As described above, according to the present invention, it is possible to automatically determine whether or not all the acquired measurement data are correct by calculation, and when it is determined to be abnormal, calculate the amount of color misregistration. By performing re-measurement without using the result, accurate measurement can be obtained, and a convergence inspection device with improved convergence inspection accuracy can be obtained.

[Brief description of the drawings]

FIG. 1 is a configuration diagram of a convergence inspection device according to an embodiment of the present invention;

FIG. 2 is a diagram showing an approximate function waveform in a case where luminance acquisition is normal in the convergence inspection apparatus according to one embodiment of the present invention;

FIG. 3 is a diagram showing an approximate function waveform in a case where there is one abnormal value in the luminance capture data of the convergence inspection device according to one embodiment of the present invention;

FIG. 4 is a configuration diagram of a conventional convergence inspection device.
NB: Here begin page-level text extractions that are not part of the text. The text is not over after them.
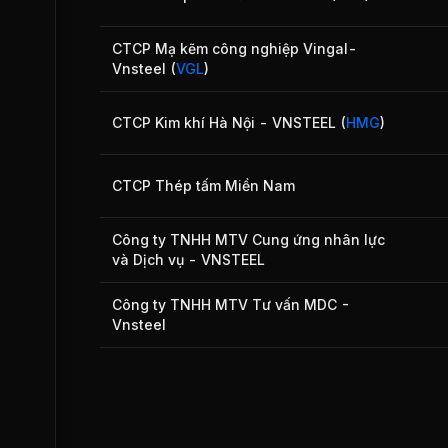
CTCP Mạ kẽm công nghiệp Vingal-
Vnsteel
(
VGL
)
CTCP Kim khí Hà Nội - VNSTEEL
(
HMG
)
CTCP Thép tấm Miền Nam
Công ty TNHH MTV Cung ứng nhân lực
và Dịch vụ - VNSTEEL
Công ty TNHH MTV Tư vấn MDC -
Vnsteel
FIG. 5 is a pattern diagram displayed on a CRT of a conventional convergence inspection device.

FIG. 6 is a diagram showing an arrangement of luminance fetched data and an approximate function of a conventional convergence inspection device.
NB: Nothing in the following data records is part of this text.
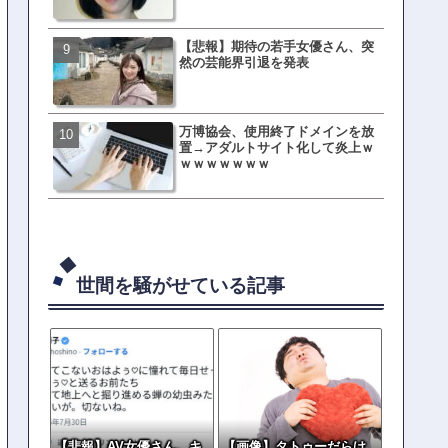
【悲報】期待の若手女優さん、突
母親「息子の借りた本が心
然の芸能界引退を発表
真をSNS投稿→司書らから
の指摘殺到
万博協会、使用終了ドメインを放
元TOKIO山口達也、家賃3.4
置→アダルトサイト化して炎上ｗ
の新居を公開ｗｗｗｗｗｗ
ｗｗｗｗｗｗｗ
世間を騒がせている記事
【悲報】AV女優さん、キ
【画像】タトゥーだらけ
FIG. 7 is a diagram showing an arrangement of luminance fetched data and an approximate function of a conventional convergence inspection device.

[Explanation of symbols]

 REFERENCE SIGNS LIST 1 CRT 2 light receiving sensor 3 brightness detection circuit 4 A / D conversion circuit 5 arithmetic circuit 6 signal generation circuit 7 CRT drive circuit

Claims (1)

[Claims] 1. A color cathode ray tube, a pattern generator for displaying a bright line on a display screen thereof, and further moving the bright line in a direction perpendicular to the bright line while switching the bright line to three colors of red, green, and blue; A plurality of light-receiving sensors for receiving the luminance at the position of each bright line displayed on the tube,
A luminance detection circuit for converting the luminance received by the light receiving sensor into a voltage signal, an A / D conversion circuit for converting an output voltage from the luminance detection circuit into a digital signal, and an output from the A / D conversion circuit A color shift amount measuring means for arranging data for each displacement using a digital signal at each bright line position as a discrete constant periodic function and calculating a color shift amount using an approximate expression is provided. Is approximated by using the trigonometric function of the above, and whether the captured voltage signal is normal or not is determined based on the number of inflection points in one cycle of the trigonometric function of the second and subsequent quadratic functions excluding the primary term in the approximate expression. A convergence inspection device comprising a determination unit.